Reproduzca íntegramente y sin alteración alguna el texto sobre la relación de Faulkner con sus lectores.
==== TEXTO DE LECTURA
La relación de Faulkner con sus lectores es interesante y
muy compleja. Sus novelas pasaron desapercibidas hasta que llegaron a Francia y
a otros países, como Japón. Esa repercusión en el exterior tuvo mucho que ver
con la forma en que terminó por convertirse en un autor canónico dentro de la
cultura blanca estadounidense, que por otra parte no es la única importante,
mal que le pese a la parte conservadora de la Academia. Al contrario, los
cuentos del sureño siempre tuvieron más popularidad y él vivió de ellos por un
tiempo. En los cuentos, claro está, las oraciones son más cortas y la
comprensión mucho más fácil pero la exigencia a los lectores sigue siendo
mucha. La naturaleza de esa exigencia no es la misma que se
encuentra en sus contemporáneos T.S. Eliot y Ezra Pound, entre otros. Faulkner
no hace citas constantes y por lo tanto, no pide lecturas previas a quienes se
asoman a su mundo. Lo que se necesita es paciencia e ingenio para dilucidar lo
que está pasando, tiempo para volver atrás frecuentemente, al pasado sintáctico
y argumental de lo que se lee porque sin ese pasado, el presente es
incomprensible. En ese sentido, la literatura de William Faulkner es mucho
menos elitista que la de autores como Eliot y Pound.
Por otra parte, su relación con lo popular es profunda.
========
==== CONJUNTO DE DATOS
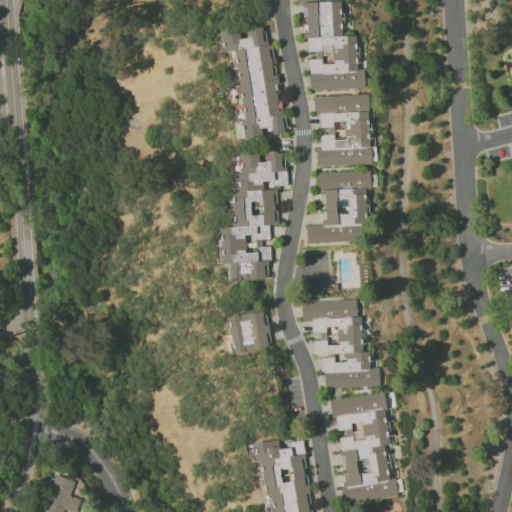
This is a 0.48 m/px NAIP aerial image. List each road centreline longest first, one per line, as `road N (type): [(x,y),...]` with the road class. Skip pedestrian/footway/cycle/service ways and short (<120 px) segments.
road 1 (secondary): [(6,0),(32,428),(23,511)]
road 2 (residential): [(454,0),(469,252),(511,405)]
road 3 (residential): [(32,428),(84,443),(106,464),(122,511)]
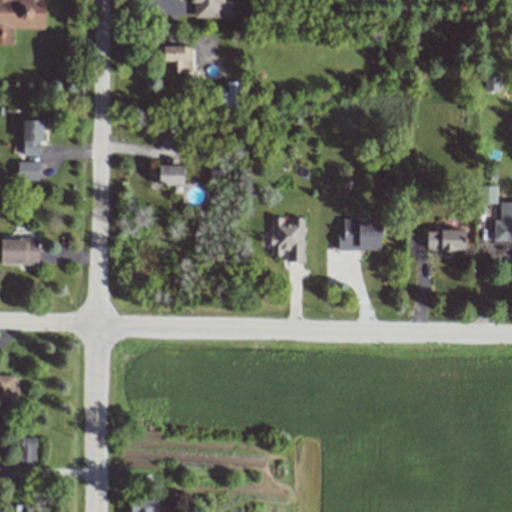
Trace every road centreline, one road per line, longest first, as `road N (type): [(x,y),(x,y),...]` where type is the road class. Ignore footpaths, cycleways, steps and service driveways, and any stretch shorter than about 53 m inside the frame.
========
# SOLUCIÓN COMPLETA
La relación de Faulkner con sus lectores es interesante y
muy compleja. Sus novelas pasaron desapercibidas hasta que llegaron a Francia y
a otros países, como Japón. Esa repercusión en el exterior tuvo mucho que ver
con la forma en que terminó por convertirse en un autor canónico dentro de la
cultura blanca estadounidense, que por otra parte no es la única importante,
mal que le pese a la parte conservadora de la Academia. Al contrario, los
cuentos del sureño siempre tuvieron más popularidad y él vivió de ellos por un
tiempo. En los cuentos, claro está, las oraciones son más cortas y la
comprensión mucho más fácil pero la exigencia a los lectores sigue siendo
mucha. La naturaleza de esa exigencia no es la misma que se
encuentra en sus contemporáneos T.S. Eliot y Ezra Pound, entre otros. Faulkner
no hace citas constantes y por lo tanto, no pide lecturas previas a quienes se
asoman a su mundo. Lo que se necesita es paciencia e ingenio para dilucidar lo
que está pasando, tiempo para volver atrás frecuentemente, al pasado sintáctico
y argumental de lo que se lee porque sin ese pasado, el presente es
incomprensible. En ese sentido, la literatura de William Faulkner es mucho
menos elitista que la de autores como Eliot y Pound.
Por otra parte, su relación con lo popular es profunda.